I'm not buckshot24 in my day to day life. I'd probably get along swimmingly with most of the people who hate me here or are annoyed with me if we ever met in real life.

It's pretty obvious that buckshot is the person you can't be due to the consequences of degeneracy IRL.

This merits a bit of discussion. Lions hunting gazelles favors speedier gazelles. Humans selecting fat corn isn't significantly different than lions selecting slower gazelles to hunt. When humans start directly interfering with corn pollination, the argument could be made that there is something new going on, though maybe not. Pollinators maybe select for better nectar by visiting those plants more frequently.

It's like pondering if "man-made" vs "natural" means anything because there's a philosophical argument to be made that man is part of natural. In practice here, the outcomes of "man-made" selection happens at substantially differing rates and often with consequentially differing methods than in nature, and there are many clear examples of one vs the other so the terminological distinction does have linguistic value.
 
By the way, your governments have been keeping us dumb, stupid and heavily conditioned since the day we enroll in their school system.

Then the media bombards you and now the internet is here. All forms of conditioning. No wonder very, very few humans can think for themselves.
 
By the way, your governments have been keeping us dumb, stupid and heavily conditioned since the day we enroll in their school system.

Then the media bombards you and now the internet is here. All forms of conditioning. No wonder very, very few humans can think for themselves.

Sure, dropping out of that dumb gubmint school is why you're smart.
 
Yes, you are way beyond my abilities and intellect. I don't mind it though.

I do not wish to continue this any longer with you.

No offense to you or anyone else.

There is some truth in what you say, but of the portion that is true most everyone is already aware. We just continue to play the part because it's typically not in our interests to do otherwise.

For example, many if not most people don't like their job in significant part due to the people politics, but trying to fix that is an exercise in futility. However, notice that we're still aware of the problem even if it's in our interest to remain employed.
 
Protip: if you're arguing science with someone who disregards science because they have religious faith, you lose, every time. Because God.

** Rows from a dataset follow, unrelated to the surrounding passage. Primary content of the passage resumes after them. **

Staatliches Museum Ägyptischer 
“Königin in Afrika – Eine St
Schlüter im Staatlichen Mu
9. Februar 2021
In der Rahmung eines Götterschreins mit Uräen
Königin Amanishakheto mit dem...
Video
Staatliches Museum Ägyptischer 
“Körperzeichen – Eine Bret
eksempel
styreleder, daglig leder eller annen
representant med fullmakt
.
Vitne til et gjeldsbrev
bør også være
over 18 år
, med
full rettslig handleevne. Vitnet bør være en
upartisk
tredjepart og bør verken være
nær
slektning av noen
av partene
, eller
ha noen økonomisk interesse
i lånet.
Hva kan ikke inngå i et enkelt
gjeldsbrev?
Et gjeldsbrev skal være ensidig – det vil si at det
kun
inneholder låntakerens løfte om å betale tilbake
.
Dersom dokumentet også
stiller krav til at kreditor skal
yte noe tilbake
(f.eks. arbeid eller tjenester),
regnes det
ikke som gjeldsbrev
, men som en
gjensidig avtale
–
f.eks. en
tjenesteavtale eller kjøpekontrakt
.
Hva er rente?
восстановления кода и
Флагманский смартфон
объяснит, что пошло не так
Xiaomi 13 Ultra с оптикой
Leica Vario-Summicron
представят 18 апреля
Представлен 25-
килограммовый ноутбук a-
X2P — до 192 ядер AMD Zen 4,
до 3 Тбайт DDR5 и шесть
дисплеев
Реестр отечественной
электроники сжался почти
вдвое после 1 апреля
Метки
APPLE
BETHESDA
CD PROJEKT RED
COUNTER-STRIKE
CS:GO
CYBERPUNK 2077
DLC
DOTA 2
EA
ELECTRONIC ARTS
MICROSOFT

Keep losing the argument accordingly I guess.
 
I'm not talking about evolution in the traditional sense. That's part of it, but a higher level of evolution exists now that we are capable of modifying our environment. It's hard to explain, but consider what would happen if the earth pushed back in a way we didn't expect or foresee. If chickens and cows became infertile in captivity, we would die off pretty quickly I think and, frankly, I'd have a hard time feeling bad for us. We treat other living things on this planet like shit, so we kind of deserve it. It's not necessarily evolution, but then it kinda is.

Evolution doesn't require long periods of time for significant changes to propagate. Case in point, we could intentionally and artificially introduce selection pressure(s) onto the population to drastically and immediately change our evolutionary trajectory. What if you started neutering everyone who didn't have green eyes? Nature typically plays this game over millennia as you suggested, but we unfortunately have the power to accelerate it.

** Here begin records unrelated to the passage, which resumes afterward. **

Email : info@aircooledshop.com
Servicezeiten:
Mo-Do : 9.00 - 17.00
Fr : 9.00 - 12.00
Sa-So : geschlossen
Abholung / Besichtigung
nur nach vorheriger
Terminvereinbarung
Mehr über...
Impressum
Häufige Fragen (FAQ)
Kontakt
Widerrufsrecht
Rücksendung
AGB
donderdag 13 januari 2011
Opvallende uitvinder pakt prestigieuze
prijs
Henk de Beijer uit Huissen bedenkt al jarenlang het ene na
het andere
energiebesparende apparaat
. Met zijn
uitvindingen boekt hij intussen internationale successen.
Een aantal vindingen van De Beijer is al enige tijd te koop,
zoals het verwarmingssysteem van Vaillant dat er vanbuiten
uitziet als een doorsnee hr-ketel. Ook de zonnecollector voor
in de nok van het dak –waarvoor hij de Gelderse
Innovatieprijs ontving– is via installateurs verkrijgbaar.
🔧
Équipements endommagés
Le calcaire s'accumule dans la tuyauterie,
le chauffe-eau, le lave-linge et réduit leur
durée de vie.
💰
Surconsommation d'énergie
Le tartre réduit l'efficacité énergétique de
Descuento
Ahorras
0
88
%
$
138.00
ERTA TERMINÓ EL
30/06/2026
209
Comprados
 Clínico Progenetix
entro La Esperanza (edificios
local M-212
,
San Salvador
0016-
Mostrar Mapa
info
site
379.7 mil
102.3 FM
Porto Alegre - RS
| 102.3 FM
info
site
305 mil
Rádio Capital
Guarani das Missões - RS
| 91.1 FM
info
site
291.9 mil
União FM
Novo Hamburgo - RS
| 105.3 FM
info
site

The other evidence for fast evolution is the bacteria article posted earlier in the thread showing how quickly antibiotic resistance was accumulated in a population. That happened in weeks, not eons. My point is we're disrupting the slower, long term evolutionary trajectory of this planet and that's going to have a long-term impact. How isn't clear, but we'd be naive to not recognize that it's probably coming.

Well, it can happen in weeks in bacteria because:

~30-50 generations per day
-bacteria directly exchange plasmids (their genetic information) to their neighbors, so it's a highly efficient way to pass on useful genes within a local environment.